D2. Probability
Specific Expectations
Probability
D2.1
use fractions, decimals, and percents to express the probability of events happening, represent this probability on a probability line, and use it to make predictions and informed decisions
- probability line displaying the likelihood of events for an experiment involving the rolling of two six-sided dice:
- The probability of events has numeric values ranging from 0 to 1, and percent values ranging from 0% to 100%.
- Fractions and decimals can be used to express the probability of events across the 0 to 1 continuum.
Note
- Have students make connections between words to describe the likelihood of events (i.e., “impossible”, “unlikely”, “equally likely”, “likely”, and “certain”) and possible fractions, decimals, and percents that can be used to represent those benchmarks on the probability line.
Have students prepare a benchmark probability line that they can use to help them make sense of numeric representations of probability and to help them make predictions about the likelihood of events.

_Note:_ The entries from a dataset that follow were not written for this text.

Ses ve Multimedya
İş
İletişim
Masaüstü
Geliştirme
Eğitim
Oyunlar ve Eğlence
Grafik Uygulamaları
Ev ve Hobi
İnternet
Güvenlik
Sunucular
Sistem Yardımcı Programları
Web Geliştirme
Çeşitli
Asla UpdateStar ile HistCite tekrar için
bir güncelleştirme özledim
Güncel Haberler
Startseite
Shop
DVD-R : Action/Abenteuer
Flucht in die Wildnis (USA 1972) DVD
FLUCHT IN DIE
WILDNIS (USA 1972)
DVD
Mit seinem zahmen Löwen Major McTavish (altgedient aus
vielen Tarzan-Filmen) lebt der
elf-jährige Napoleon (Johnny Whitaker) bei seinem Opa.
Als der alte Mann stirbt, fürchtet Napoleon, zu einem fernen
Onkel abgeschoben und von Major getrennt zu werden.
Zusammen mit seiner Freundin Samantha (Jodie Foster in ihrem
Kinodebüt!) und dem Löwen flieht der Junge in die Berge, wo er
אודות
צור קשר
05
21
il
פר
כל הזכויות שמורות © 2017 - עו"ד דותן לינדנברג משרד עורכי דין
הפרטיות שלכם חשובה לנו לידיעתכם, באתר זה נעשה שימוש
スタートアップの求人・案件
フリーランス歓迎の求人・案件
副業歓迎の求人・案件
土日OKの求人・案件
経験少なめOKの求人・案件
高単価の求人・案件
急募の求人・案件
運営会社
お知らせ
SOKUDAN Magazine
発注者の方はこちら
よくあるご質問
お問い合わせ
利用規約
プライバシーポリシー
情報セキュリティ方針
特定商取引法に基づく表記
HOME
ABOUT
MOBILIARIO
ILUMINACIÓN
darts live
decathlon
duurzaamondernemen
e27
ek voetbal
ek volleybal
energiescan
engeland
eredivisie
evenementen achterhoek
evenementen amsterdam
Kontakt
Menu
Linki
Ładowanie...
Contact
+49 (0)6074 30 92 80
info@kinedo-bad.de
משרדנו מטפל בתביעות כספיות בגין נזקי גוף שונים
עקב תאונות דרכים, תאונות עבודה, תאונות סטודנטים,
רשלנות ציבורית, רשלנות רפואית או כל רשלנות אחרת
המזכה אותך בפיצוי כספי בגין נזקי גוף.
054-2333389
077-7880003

Have them mark 0 and 0% on the probability line in the same position as “impossible”, and 1 and 100% on the probability line in the same position as “certain”. Next, ask them to place on the line three fractions, decimals, and percents that could be used to represent “equally likely”, “unlikely”, and “likely”. Support students in making connections between fractions, decimals, and percents and the words used to describe the likelihood of events.
D2.2
determine and compare the theoretical and experimental probabilities of two independent events happening
- probability experiments involving two independent events:
- roll two dice 20 times
- toss two coins 15 times
- roll one die and toss one coin 30 times
- determining the theoretical probability of two independent events:
- rolling two six-sided dice:
- combinations – (first die, second die)
- (1, 1) (1, 2) (1, 3) (1, 4) (1, 5) (1, 6)
- (2, 1) (2, 2) (2, 3) (2, 4) (2, 5) (2, 6)
- (3, 1) (3, 2) (3, 3) (3, 4) (3, 5) (3, 6)
- (4, 1) (4, 2) (4, 3) (4, 4) (4, 5) (4, 6)
- (5, 1) (5, 2) (5, 3) (5, 4) (5, 5) (5, 6)
- (6, 1) (6, 2) (6, 3) (6, 4) (6, 5) (6, 6)
- There are 36 possible outcomes.
- The theoretical probability of rolling a sum of 2 is $$\frac{1}{36}$$ or approximately 3%.
- The theoretical probability of rolling a sum less than 4 is $$\frac{3}{36}$$ or approximately 8% because there are three possibilities: (1, 1) (1, 2) (2, 1).
- combinations – (first die, second die)
- rolling two six-sided dice:
- comparing experimental probability with theoretical probability:
- The more trials done in an experiment, the closer the experimental probability will be to the theoretical probability. Increase the number of trials by:
- continuing the experiment over multiple trials, or
- combining classmates’ experimental results.
- The more trials done in an experiment, the closer the experimental probability will be to the theoretical probability. Increase the number of trials by:
- Two events are independent if the probability of one does not affect the probability of the other. For example, the probability for rolling a die the first time does not affect the probability for rolling a die the second time.
- The more trials completed in an experiment, the closer the experimental probability will be to the theoretical probability.
- The sum of the probabilities of all possible outcomes is 1 or 100%
- The probability of an event can be used to predict the likelihood of that event happening again in the future.
- Tree diagrams are helpful to determine all the possible outcomes for two independent events.
Note
- “Odds in favour” is a comparison of the probability that an event will occur with the probability that the event will not occur (complementary events). For example, the probability that the sum of two dice is 2 is $$\frac{1}{36}$$ and the probability that the sum of two dice is not 2 is $$\frac{35}{36}$$ . The odds in favour of rolling a sum of 2 is $$\frac{1}{36}$$ : $$\frac{35}{36}$$ or 1 : 35, since the fractions are both relative to the same whole.
Before students conduct a probability experiment, it is important for them to identify all the possible outcomes, which are the combinations of the two independent events. Have them draw a tree diagram to show all the possible outcomes for tossing one coin and rolling one die. They can use abbreviations to simplify the list of outcomes. For example, tossing a tail and rolling a 1 could be recorded as T1.
Ask students to determine the probability of various kinds of events based on experimental data and compare it to the theoretical probability. Ask questions such as:
- What is the probability of tossing a head and rolling an even number?
- What is the probability of tossing a head and not rolling a 3?